Task goal => Which lines of the entries contain the string "server"? Please find them and copy them.

Extracted information =>

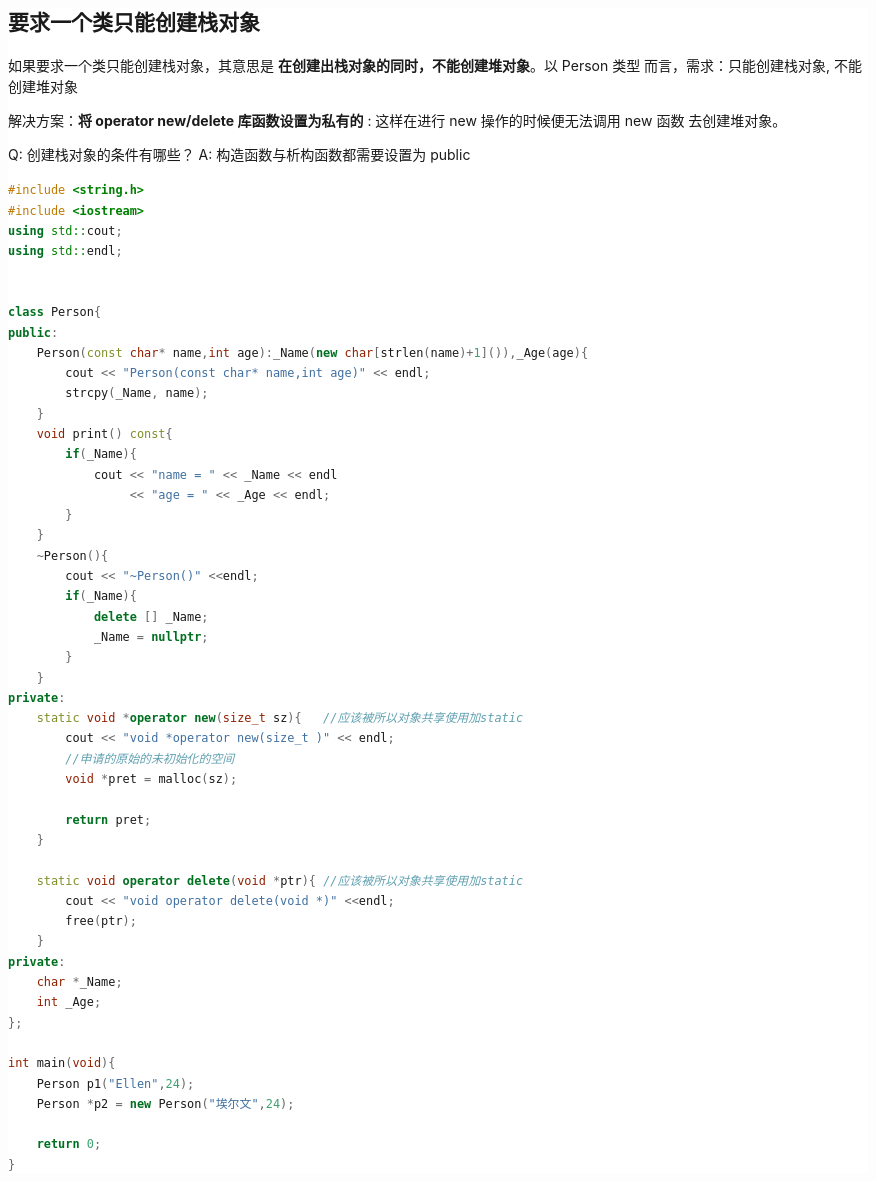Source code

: 

## 要求一个类只能创建栈对象

如果要求一个类只能创建栈对象，其意思是 **在创建出栈对象的同时，不能创建堆对象**。以 Person 类型 而言，需求：只能创建栈对象, 不能创建堆对象

解决方案：**将 operator new/delete 库函数设置为私有的** : 这样在进行 new 操作的时候便无法调用 new 函数 去创建堆对象。

Q: 创建栈对象的条件有哪些？	A: 构造函数与析构函数都需要设置为 public

```c++
#include <string.h>
#include <iostream>
using std::cout;
using std::endl;


class Person{
public:
    Person(const char* name,int age):_Name(new char[strlen(name)+1]()),_Age(age){
        cout << "Person(const char* name,int age)" << endl;
        strcpy(_Name, name);
    }
    void print() const{
        if(_Name){
            cout << "name = " << _Name << endl
                 << "age = " << _Age << endl;
        }
    }
    ~Person(){
        cout << "~Person()" <<endl;
        if(_Name){
            delete [] _Name;
            _Name = nullptr;
        }
    }
private:
    static void *operator new(size_t sz){	//应该被所以对象共享使用加static
        cout << "void *operator new(size_t )" << endl;
        //申请的原始的未初始化的空间
        void *pret = malloc(sz);

        return pret;
    }

    static void operator delete(void *ptr){	//应该被所以对象共享使用加static
        cout << "void operator delete(void *)" <<endl;
        free(ptr);
    }
private:
    char *_Name;
    int _Age;
};

int main(void){
    Person p1("Ellen",24);
    Person *p2 = new Person("埃尔文",24);

    return 0;
}
```
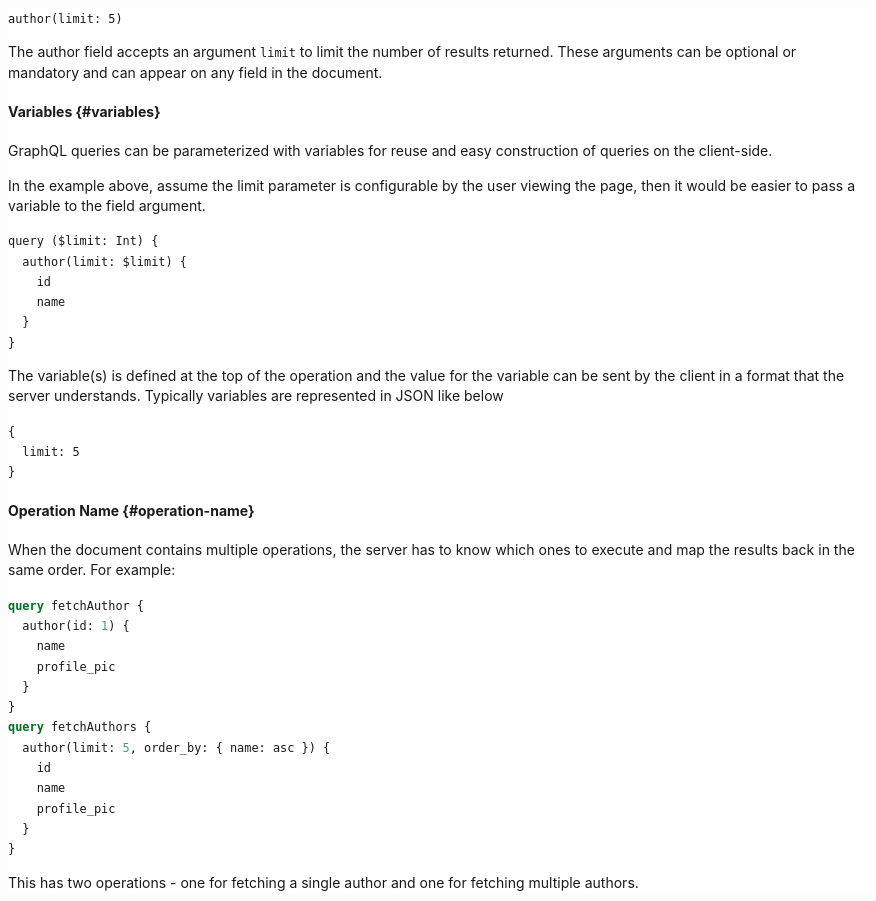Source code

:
 ```
author(limit: 5)
```

The author field accepts an argument `limit` to limit the number of results returned. These arguments can be optional or mandatory and can appear on any field in the document.

#### Variables {#variables}

GraphQL queries can be parameterized with variables for reuse and easy construction of queries on the client-side.

In the example above, assume the limit parameter is configurable by the user viewing the page, then it would be easier to pass a variable to the field argument.

```
query ($limit: Int) {
  author(limit: $limit) {
    id
    name
  }
}
```

The variable(s) is defined at the top of the operation and the value for the variable can be sent by the client in a format that the server understands. Typically variables are represented in JSON like below

```
{
  limit: 5
}
```

#### Operation Name {#operation-name}

When the document contains multiple operations, the server has to know which ones to execute and map the results back in the same order. For example:

```graphql
query fetchAuthor {
  author(id: 1) {
    name
    profile_pic
  }
}
query fetchAuthors {
  author(limit: 5, order_by: { name: asc }) {
    id
    name
    profile_pic
  }
}
```

This has two operations - one for fetching a single author and one for fetching multiple authors.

Solution =>
The variable(s) is defined at the top of the operation and the value for the variable can be sent by the client in a format that the server understands. Typically variables are represented in JSON like below
When the document contains multiple operations, the server has to know which ones to execute and map the results back in the same order. For example:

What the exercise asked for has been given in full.